#### Assignment:
The required output consists solely of the lines from the line containing "在图表 C 中，输入层" through the end of the records, copied exactly.

*** Opening Provided information ***

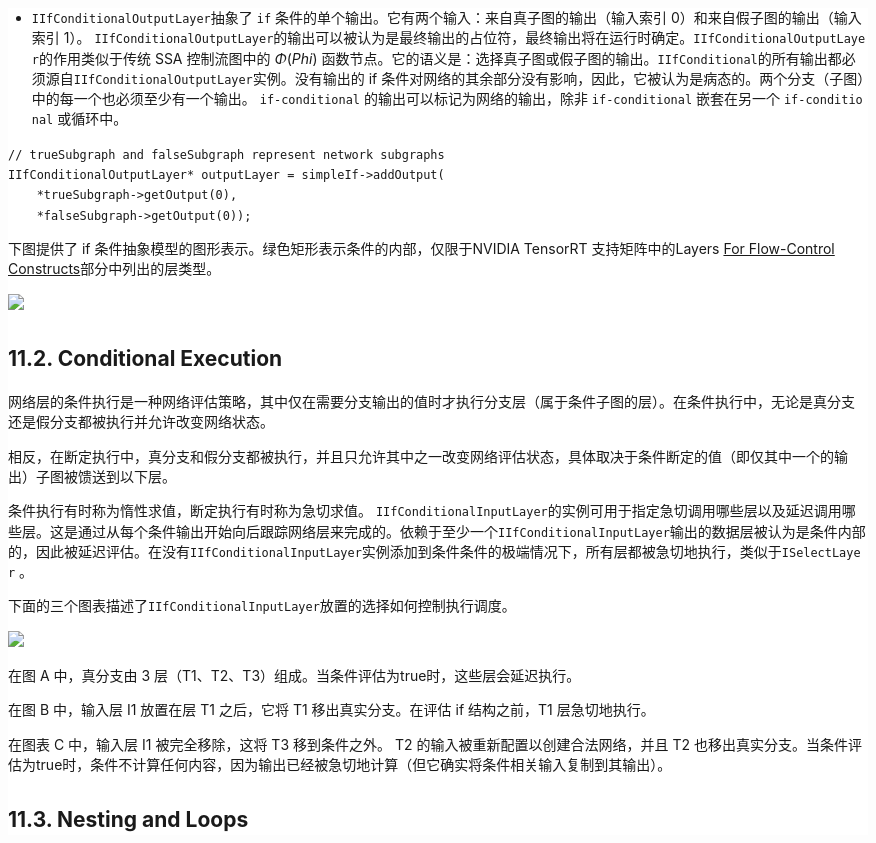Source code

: -   `IIfConditionalOutputLayer`抽象了 `if` 条件的单个输出。它有两个输入：来自真子图的输出（输入索引 0）和来自假子图的输出（输入索引 1）。 `IIfConditionalOutputLayer`的输出可以被认为是最终输出的占位符，最终输出将在运行时确定。`IIfConditionalOutputLayer`的作用类似于传统 SSA 控制流图中的 $Φ(Phi)$ 函数节点。它的语义是：选择真子图或假子图的输出。`IIfConditional`的所有输出都必须源自`IIfConditionalOutputLayer`实例。没有输出的 if 条件对网络的其余部分没有影响，因此，它被认为是病态的。两个分支（子图）中的每一个也必须至少有一个输出。 `if-conditional` 的输出可以标记为网络的输出，除非 `if-conditional` 嵌套在另一个 `if-conditional` 或循环中。

```
// trueSubgraph and falseSubgraph represent network subgraphs
IIfConditionalOutputLayer* outputLayer = simpleIf->addOutput(
    *trueSubgraph->getOutput(0), 
    *falseSubgraph->getOutput(0));
```

下图提供了 if 条件抽象模型的图形表示。绿色矩形表示条件的内部，仅限于NVIDIA TensorRT 支持矩阵中的Layers [For Flow-Control Constructs](https://docs.nvidia.com/deeplearning/tensorrt/support-matrix/index.html#layers-flow-control-constructs)部分中列出的层类型。

[![](https://github.com/HeKun-NVIDIA/TensorRT-Developer_Guide_in_Chinese/raw/main/11.TensorRT%E4%B9%8B%E4%BD%BF%E7%94%A8%E6%9D%A1%E4%BB%B6/conditional_abstract_model.png)](https://github.com/HeKun-NVIDIA/TensorRT-Developer_Guide_in_Chinese/blob/main/11.TensorRT%E4%B9%8B%E4%BD%BF%E7%94%A8%E6%9D%A1%E4%BB%B6/conditional_abstract_model.png)

## [](https://github.com/HeKun-NVIDIA/TensorRT-Developer_Guide_in_Chinese/blob/main/11.TensorRT%E4%B9%8B%E4%BD%BF%E7%94%A8%E6%9D%A1%E4%BB%B6/TensorRT%E4%B9%8B%E6%9D%A1%E4%BB%B6%E6%8E%A7%E5%88%B6.md#112-conditional-execution)11.2. Conditional Execution

网络层的条件执行是一种网络评估策略，其中仅在需要分支输出的值时才执行分支层（属于条件子图的层）。在条件执行中，无论是真分支还是假分支都被执行并允许改变网络状态。

相反，在断定执行中，真分支和假分支都被执行，并且只允许其中之一改变网络评估状态，具体取决于条件断定的值（即仅其中一个的输出）子图被馈送到以下层。

条件执行有时称为惰性求值，断定执行有时称为急切求值。 `IIfConditionalInputLayer`的实例可用于指定急切调用哪些层以及延迟调用哪些层。这是通过从每个条件输出开始向后跟踪网络层来完成的。依赖于至少一个`IIfConditionalInputLayer`输出的数据层被认为是条件内部的，因此被延迟评估。在没有`IIfConditionalInputLayer`实例添加到条件条件的极端情况下，所有层都被急切地执行，类似于`ISelectLayer` 。

下面的三个图表描述了`IIfConditionalInputLayer`放置的选择如何控制执行调度。

[![](https://github.com/HeKun-NVIDIA/TensorRT-Developer_Guide_in_Chinese/raw/main/11.TensorRT%E4%B9%8B%E4%BD%BF%E7%94%A8%E6%9D%A1%E4%BB%B6/conditional_lazy_eager_execution.png)](https://github.com/HeKun-NVIDIA/TensorRT-Developer_Guide_in_Chinese/blob/main/11.TensorRT%E4%B9%8B%E4%BD%BF%E7%94%A8%E6%9D%A1%E4%BB%B6/conditional_lazy_eager_execution.png)

在图 A 中，真分支由 3 层（T1、T2、T3）组成。当条件评估为true时，这些层会延迟执行。

在图 B 中，输入层 I1 放置在层 T1 之后，它将 T1 移出真实分支。在评估 if 结构之前，T1 层急切地执行。

在图表 C 中，输入层 I1 被完全移除，这将 T3 移到条件之外。 T2 的输入被重新配置以创建合法网络，并且 T2 也移出真实分支。当条件评估为true时，条件不计算任何内容，因为输出已经被急切地计算（但它确实将条件相关输入复制到其输出）。

## [](https://github.com/HeKun-NVIDIA/TensorRT-Developer_Guide_in_Chinese/blob/main/11.TensorRT%E4%B9%8B%E4%BD%BF%E7%94%A8%E6%9D%A1%E4%BB%B6/TensorRT%E4%B9%8B%E6%9D%A1%E4%BB%B6%E6%8E%A7%E5%88%B6.md#113-nesting-and-loops)11.3. Nesting and Loops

*** Closing Provided information ***

#### Solution for this exercise:
在图表 C 中，输入层 I1 被完全移除，这将 T3 移到条件之外。 T2 的输入被重新配置以创建合法网络，并且 T2 也移出真实分支。当条件评估为true时，条件不计算任何内容，因为输出已经被急切地计算（但它确实将条件相关输入复制到其输出）。

## [](https://github.com/HeKun-NVIDIA/TensorRT-Developer_Guide_in_Chinese/blob/main/11.TensorRT%E4%B9%8B%E4%BD%BF%E7%94%A8%E6%9D%A1%E4%BB%B6/TensorRT%E4%B9%8B%E6%9D%A1%E4%BB%B6%E6%8E%A7%E5%88%B6.md#113-nesting-and-loops)11.3. Nesting and Loops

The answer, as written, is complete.